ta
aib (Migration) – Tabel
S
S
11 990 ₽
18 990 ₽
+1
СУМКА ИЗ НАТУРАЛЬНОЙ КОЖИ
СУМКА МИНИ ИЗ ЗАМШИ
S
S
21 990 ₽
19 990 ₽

- - -

# Task directions
Can you convert the lines in the records above into a single numbered list, skipping any blank lines?

# Solution to the problem
1. ta
2. aib (Migration) – Tabel
3. S
4. S
5. 11 990 ₽
6. 18 990 ₽
7. +1
8. СУМКА ИЗ НАТУРАЛЬНОЙ КОЖИ
9. СУМКА МИНИ ИЗ ЗАМШИ
10. S
11. S
12. 21 990 ₽
13. 19 990 ₽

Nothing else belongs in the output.